BRIEF -
I would like every record reproduced exactly, with the pictures left out.

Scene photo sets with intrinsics
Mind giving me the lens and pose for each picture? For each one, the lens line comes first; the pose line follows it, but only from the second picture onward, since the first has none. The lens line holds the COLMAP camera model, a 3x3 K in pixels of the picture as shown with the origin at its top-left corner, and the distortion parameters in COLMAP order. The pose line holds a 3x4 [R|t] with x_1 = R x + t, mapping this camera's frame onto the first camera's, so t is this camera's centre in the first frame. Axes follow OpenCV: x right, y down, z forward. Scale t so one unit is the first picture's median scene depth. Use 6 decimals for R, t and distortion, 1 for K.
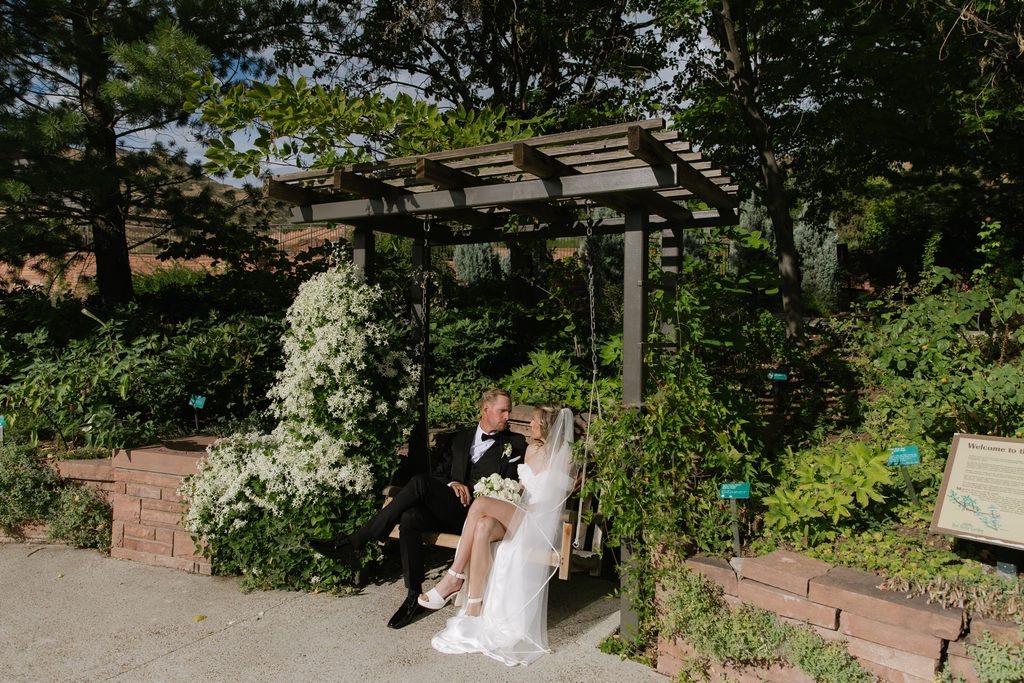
lens RADIAL K [[651.7, 0, 513.7], [0, 651.7, 347.9], [0, 0, 1]] dist [0.016292, 0.002195]
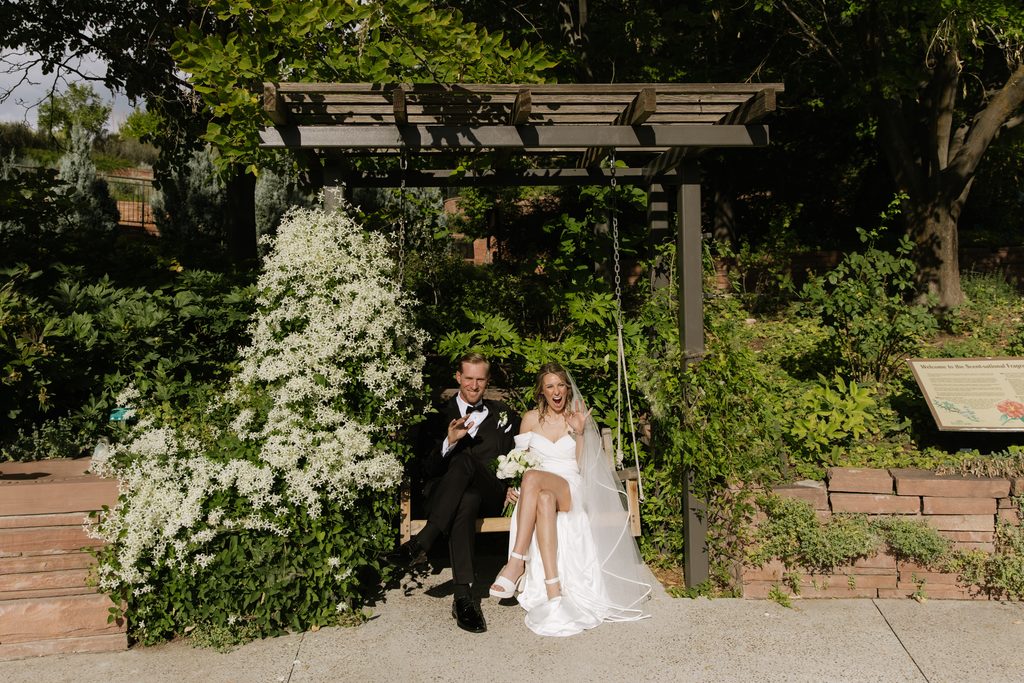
lens RADIAL K [[775.5, 0, 512.0], [0, 775.5, 341.5], [0, 0, 1]] dist [0.052255, -0.099161]
pose [[0.847120, -0.050006, 0.529044, -0.633971], [0.039085, 0.998729, 0.031818, 0.014992], [-0.529963, -0.006276, 0.847998, 0.099294]]
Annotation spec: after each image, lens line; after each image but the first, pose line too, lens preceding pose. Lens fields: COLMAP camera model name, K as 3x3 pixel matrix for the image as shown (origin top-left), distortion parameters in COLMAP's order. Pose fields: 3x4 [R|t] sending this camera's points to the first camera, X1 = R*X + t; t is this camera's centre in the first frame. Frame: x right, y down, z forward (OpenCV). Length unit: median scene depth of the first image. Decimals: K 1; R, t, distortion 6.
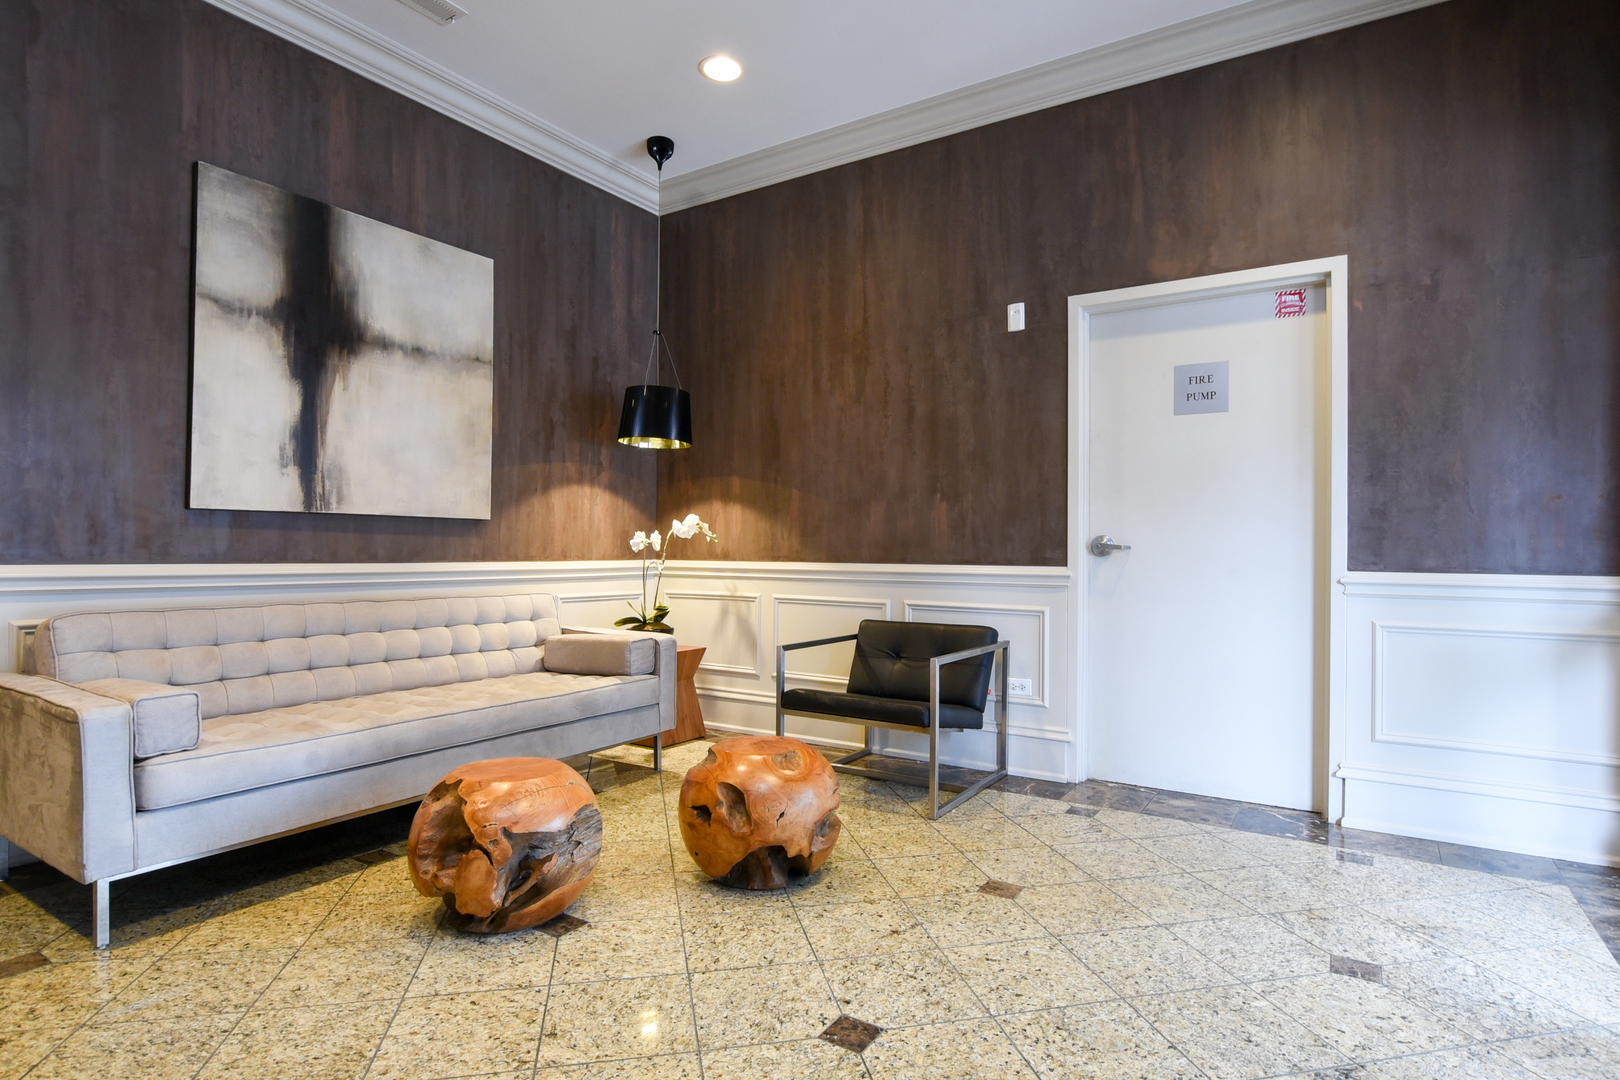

ANSWER SECTION -
Mind giving me the lens and pose for each picture? For each one, the lens line comes first; the pose line follows it, but only from the second picture onward, since the first has none. The lens line holds the COLMAP camera model, a 3x3 K in pixels of the picture as shown with the origin at its top-left corner, and the distortion parameters in COLMAP order. The pose line holds a 3x4 [R|t] with x_1 = R x + t, mapping this camera's frame onto the first camera's, so t is this camera's centre in the first frame. Axes follow OpenCV: x right, y down, z forward. Scale t so one unit is the first picture's median scene depth. Use 6 decimals for R, t and distortion, 1 for K.
lens RADIAL K [[651.7, 0, 513.7], [0, 651.7, 347.9], [0, 0, 1]] dist [0.016292, 0.002195]
lens RADIAL K [[775.5, 0, 512.0], [0, 775.5, 341.5], [0, 0, 1]] dist [0.052255, -0.099161]
pose [[0.847120, -0.050006, 0.529044, -0.633971], [0.039085, 0.998729, 0.031818, 0.014992], [-0.529963, -0.006276, 0.847998, 0.099294]]
Annotation spec: after each image, lens line; after each image but the first, pose line too, lens preceding pose. Lens fields: COLMAP camera model name, K as 3x3 pixel matrix for the image as shown (origin top-left), distortion parameters in COLMAP's order. Pose fields: 3x4 [R|t] sending this camera's points to the first camera, X1 = R*X + t; t is this camera's centre in the first frame. Frame: x right, y down, z forward (OpenCV). Length unit: median scene depth of the first image. Decimals: K 1; R, t, distortion 6.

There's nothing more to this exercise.